      I’m glad you also have a favorite destination nearby. I find it immensely satisfying to get to know a place throughout the seasons and years, especially if it’s protected from human development.
      The third Nature Center will be a boon to all the people living at the northeast end of town and I look forward to it.


  6. That’s one heck of a happy place you have there, Tanja! How wonderful to have it nearby. I can’t imagine being able to look out and see that fantastic mountain. Funny thing though, the building overlooking the land reminds of similar buildings on Cape Cod, only they are overlooking the ocean instead of mountains.

    Liked by 2 people

    • I love looking out the window in the morning and seeing the mountains, Julie, even if the view from our house isn’t quite as spectacular as that from the Nature Center. Even though I love the Rockies, I have to admit that I miss the ocean and I wouldn’t mind spending some time at the Cap Cod building you mentioned! 😊


  7. Wonderful photos as usual! How wonderful to have that happy place to visit again and again. I suppose mine is the garden, but as far as a big natural area, my happy place would probably be Point Reyes National Seashore and specifically the Bear Valley Trail.

    Liked by 1 person

    • Thank you, Lisa. I can relate to your love for your garden, especially since you are able to enjoy it by simply walking out your door. It would be a dream to create our own garden with such varied habitats, but for most of us, that’s not realistic.

• _WHAT TO WORK ON_:
Reproduce the comment thread in full, word for word. The data after this point comes from a separate source.

• _SOURCE INFORMATION_:
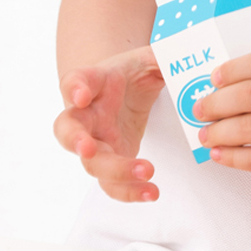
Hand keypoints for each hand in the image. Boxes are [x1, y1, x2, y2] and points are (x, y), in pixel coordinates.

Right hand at [54, 46, 164, 201]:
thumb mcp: (146, 58)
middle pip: (69, 132)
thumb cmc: (128, 73)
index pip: (74, 82)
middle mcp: (85, 115)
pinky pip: (112, 183)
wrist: (122, 89)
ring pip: (92, 165)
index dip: (74, 89)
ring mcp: (95, 142)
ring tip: (146, 173)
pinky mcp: (112, 161)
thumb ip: (161, 58)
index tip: (81, 95)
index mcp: (91, 83)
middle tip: (89, 149)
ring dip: (115, 173)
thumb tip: (181, 59)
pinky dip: (129, 191)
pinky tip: (151, 192)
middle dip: (77, 141)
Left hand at [191, 49, 250, 192]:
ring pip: (250, 127)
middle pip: (250, 94)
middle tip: (200, 108)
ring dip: (219, 131)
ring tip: (205, 135)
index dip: (233, 68)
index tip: (213, 78)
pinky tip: (220, 155)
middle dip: (216, 102)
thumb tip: (227, 85)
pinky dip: (234, 157)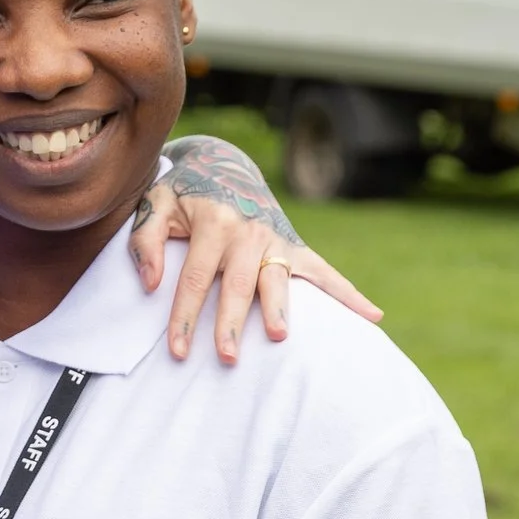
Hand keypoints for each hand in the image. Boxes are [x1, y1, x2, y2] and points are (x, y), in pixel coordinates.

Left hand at [133, 135, 382, 360]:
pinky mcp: (294, 247)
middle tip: (226, 356)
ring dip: (278, 309)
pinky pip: (324, 272)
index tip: (177, 351)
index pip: (194, 278)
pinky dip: (349, 294)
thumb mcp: (155, 204)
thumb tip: (151, 284)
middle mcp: (248, 231)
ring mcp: (275, 239)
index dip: (183, 316)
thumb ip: (145, 240)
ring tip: (277, 336)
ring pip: (277, 280)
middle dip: (230, 322)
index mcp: (213, 221)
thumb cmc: (183, 193)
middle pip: (238, 284)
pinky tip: (373, 316)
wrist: (224, 163)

• _ANSWER AREA_:
      I’m glad you also have a favorite destination nearby. I find it immensely satisfying to get to know a place throughout the seasons and years, especially if it’s protected from human development.
      The third Nature Center will be a boon to all the people living at the northeast end of town and I look forward to it.


  6. That’s one heck of a happy place you have there, Tanja! How wonderful to have it nearby. I can’t imagine being able to look out and see that fantastic mountain. Funny thing though, the building overlooking the land reminds of similar buildings on Cape Cod, only they are overlooking the ocean instead of mountains.

    Liked by 2 people

    • I love looking out the window in the morning and seeing the mountains, Julie, even if the view from our house isn’t quite as spectacular as that from the Nature Center. Even though I love the Rockies, I have to admit that I miss the ocean and I wouldn’t mind spending some time at the Cap Cod building you mentioned! 😊


  7. Wonderful photos as usual! How wonderful to have that happy place to visit again and again. I suppose mine is the garden, but as far as a big natural area, my happy place would probably be Point Reyes National Seashore and specifically the Bear Valley Trail.

    Liked by 1 person

    • Thank you, Lisa. I can relate to your love for your garden, especially since you are able to enjoy it by simply walking out your door. It would be a dream to create our own garden with such varied habitats, but for most of us, that’s not realistic.